| Losing a Parent
By Gretchen Sonnenberg
It has been two and a half years since my mom died and
it still catches me off guard. Memories resurface at the smallest
trigger—a fleeting scent of perfume off a stranger in a department
store, her winter coat left in the back of the closet, a grocery
list in her handwriting buried at the bottom of a desk drawer.
Everyone outside my family expects me to have moved on by now. “Get
on with your life. It’s what your mom would have wanted,”
I’ve been told countless times. But how do I get on with my
life when I don’t recognize it anymore? Everything I’ve
known for the past 23 years has been turned upside down, flipped
sideways, and tossed around.
When a building that has stood in the middle of town for years is
torn down, it leaves a shocking gap at first. Then, gradually, you
start forgetting what color the building was, and eventually that
empty space seems natural.
It’s not like that when someone dies. The hole remains, but
you never forget.
I was 19 and home for the summer after my first year of college
when my mom, Denise, a teddy bear designer and maker, was diagnosed
with acute myelogenous leukemia (AML). Little kids get leukemia—not
45-year-old women. Not my mom.
That summer is a blur of doctors’ appointments, hospital stays,
blood tests, and medical jargon that quickly became part of my vernacular.
I was angry that summer. I was going through something none of my
friends could understand. I didn’t understand it myself. My
days were filled with feeding my mom ice chips, walking her to the
bathroom, trying to find food she could keep down, and wiping her
forehead with a cool washcloth after violent episodes of vomiting.
She went into remission the day I moved back to the University of
Kentucky for my sophomore year, and I thought everything was going
to go back to normal.
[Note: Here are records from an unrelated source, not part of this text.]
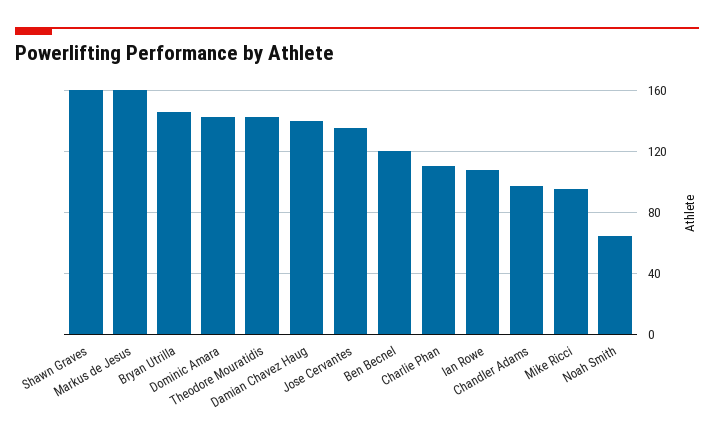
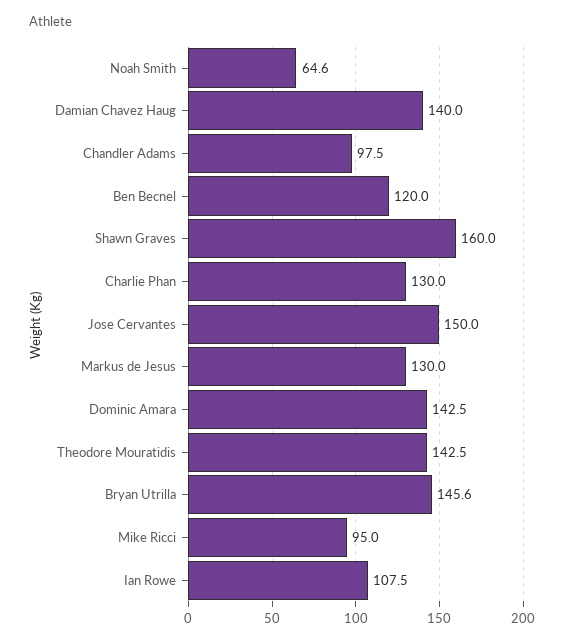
  {
    "Shawn Graves": 160,
-   "Markus de Jesus": 160,
+   "Markus de Jesus": 130,
    "Bryan Utrilla": 145.6,
    "Dominic Amara": 142.5,
    "Theodore Mouratidis": 142.5,
    "Damian Chavez Haug": 140,
-   "Jose Cervantes": 135,
+   "Jose Cervantes": 150,
    "Ben Becnel": 120,
-   "Charlie Phan": 110,
+   "Charlie Phan": 130,
    "Ian Rowe": 107.5,
    "Chandler Adams": 97.5,
    "Mike Ricci": 95,
    "Noah Smith": 64.6
  }

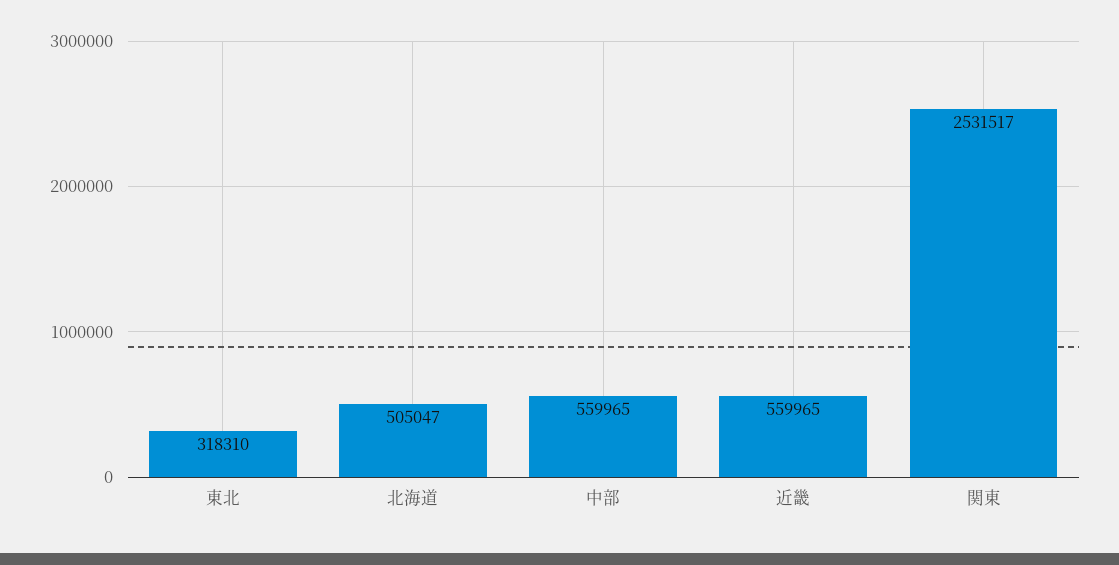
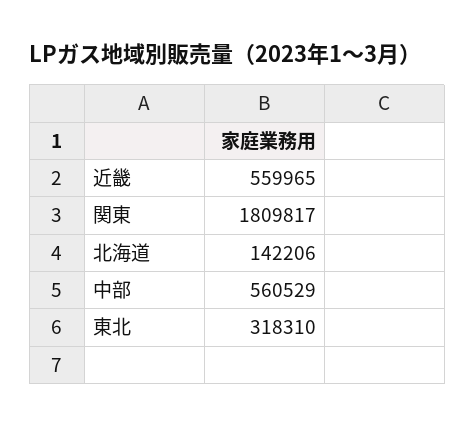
  {
    "東北": 318310,
-   "北海道": 505047,
+   "北海道": 142206,
-   "中部": 559965,
+   "中部": 560529,
    "近畿": 559965,
-   "関東": 2531517
+   "関東": 1809817
  }

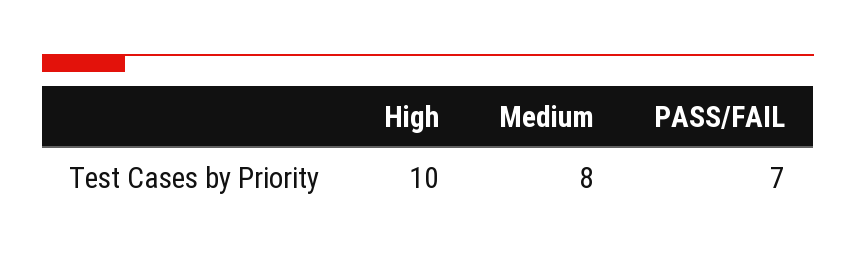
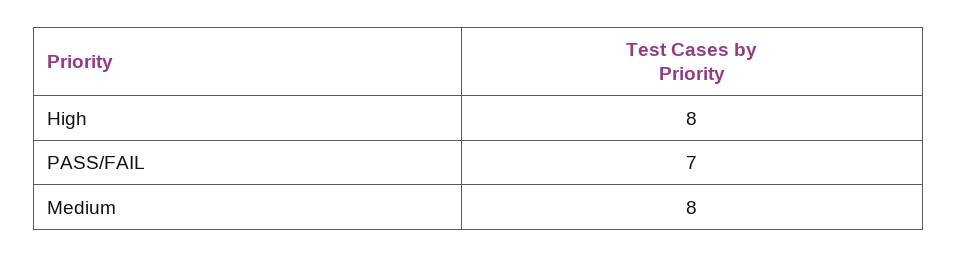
  {
-   "High": 10,
+   "High": 8,
    "Medium": 8,
    "PASS/FAIL": 7
  }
Months went by and she gradually improved.
I came home every other weekend to Tipp City, Ohio. Sometimes it
was to Miami Valley Hospital to visit her in the oncology ward,
where you had to wear a face mask if you had even the slightest
cold and where the rooms never seemed to get warm. And sometimes
my visits led me home—the home my mom designed herself and
my dad built.
I muddled through my classes, but I was marked by something invisible.
My friends politely ignored what I was going through. It was too
close for them—too hard and too frightening.
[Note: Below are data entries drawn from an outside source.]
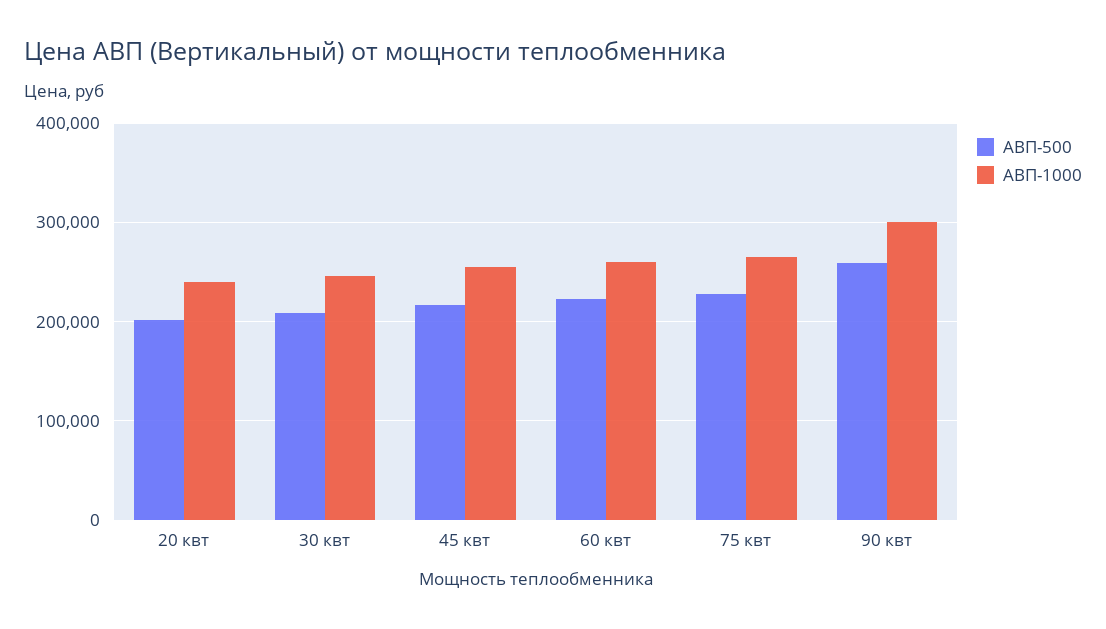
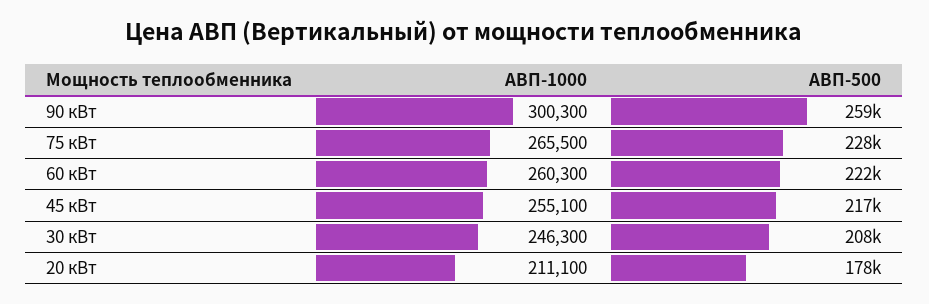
  {
    "АВП-500": {
-     "20 квт": 200000,
+     "20 квт": 178000,
      "30 квт": 208000,
      "45 квт": 217000,
      "60 квт": 222000,
      "75 квт": 228000,
      "90 квт": 259000
    },
    "АВП-1000": {
-     "20 квт": 240000,
+     "20 квт": 211100,
      "30 квт": 246300,
      "45 квт": 255100,
      "60 квт": 260300,
      "75 квт": 265500,
      "90 квт": 300300
    }
  }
The school year ended and once again I came home hoping for a “normal”
summer. I thought my mom was finally better.
We spent a week at Wrightsville Beach, North Carolina, in May, my
family’s vacation spot. Life was good. My mom’s fresh
crop of brown hair threaded with silver was long enough to be teased
into spikes, and the sun brought color back to her cheeks.
Then the color slowly started fading. My mom fell out of remission
in July. A bone marrow transplant wasn’t an option, and there
weren’t many options left. If she rejected another round of
chemotherapy, she’d live only weeks. And if chemotherapy worked,
she’d have a few months.
During her last months my anger turned into anguish and I grew up
swiftly. Time became our family’s first priority.
I didn’t go back to school that fall. The day classes started
I sat on my mom’s bed and cried. She offered to call the university
and convince them to let me start late. She didn’t realize
that I was crying not because I was missing a semester, but because
I realized what missing it meant: She was dying. She gave it everything
she had left and lived until the middle of November 2001.
I felt guilty about a lot of things—every fight I ever had
with my mom, every mean word I ever said, every time I forgot to
say “thank you,” every time I went out with my friends
instead of my parents, and every time I didn’t take 10 minutes
to call home. I didn’t know how to make up for lost time or
how to make things in the past better.
I wanted to read books about what I was going through, or go to
a support group for people my age in the same situation. I was willing
to grasp onto anything that would tell me I was normal and that
it would get better eventually. But I couldn’t find anything.
Everything was directed at people older or younger than me. I did
find one book, though, that was helpful called Motherless Daughters:
The Legacy of Loss by Hope Edelman, which tells stories of
various women who lost their moms at different stages in their lives.
I now volunteer with The Leukemia & Lymphoma Society but still
find a lack of resources for people ages 18-24 who have a parent
with cancer. I’ve found that this isn’t unusual. I actually
joined an online support group for people who lost a parent to cancer,
but eventually quit when I realized that most of the members were
much older than myself.
I eventually stopped looking for resources and turned to my family.
My mom is gone, and I am left with a gaping hole. I am left with
my memories. I am left with what my mom passed on to me. I am left
knowing that I was lucky to have had her, even if it was only for
21 years.
There are moments when I catch myself wanting to pick up the phone
and call her, just to say hi, to tell her something new and important,
or to tell her I love her—words I wonder if I ever said enough.